#### Documento de origem ####

É o que Mafalda Milhões responde quando lhe perguntam qual é a sua profissão. Mas não é. Ou, pelo menos, não é “só” livreira. Mafalda é ilustradora — dos livros dela e dos livros dos outros — fundou a editora O Bichinho de Conto, até que se resolveu também a abrir uma livraria. Primeiro em Lisboa, na Fábrica da Pólvora, em Oeiras, e mais tarde na vila literária de Óbidos. Encerrou-a para obras. Reabrirá em setembro se tudo correr bem.
Adiante falaremos da utopia que foi abrir uma livraria no cimo de um monte ermo. Primeiro, o “fascínio” de Mafalda — são palavras da própria — por livros infantis. Tudo começou em Murça, de onde é nada e criada.

#### Informação apresentada ####

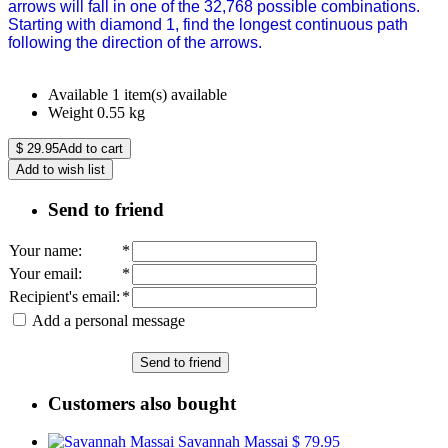
arrows will fall in one of the 32,768 possible combinations.
Starting with diamond 1, find the longest continuous path
following the direction of the arrows.
Available
1 item(s) available
Weight
0.55
kg
$
29.95
Add to cart
Add to wish list
Send to friend
Your name
:
*
Your email
:
*
Recipient's email
:
*
Add a personal message
Send to friend
Customers also bought
Savannah Massai
$ 79.95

####

Tarefa solicitada
Reescreva o trecho do texto sobre Mafalda Milhões desde "Adiante falaremos da" até "nada e criada.", inclusive, substituindo "livros infantis" por "literatura infantil".

Resposta esperada
Adiante falaremos da utopia que foi abrir uma livraria no cimo de um monte ermo. Primeiro, o “fascínio” de Mafalda — são palavras da própria — por literatura infantil. Tudo começou em Murça, de onde é nada e criada.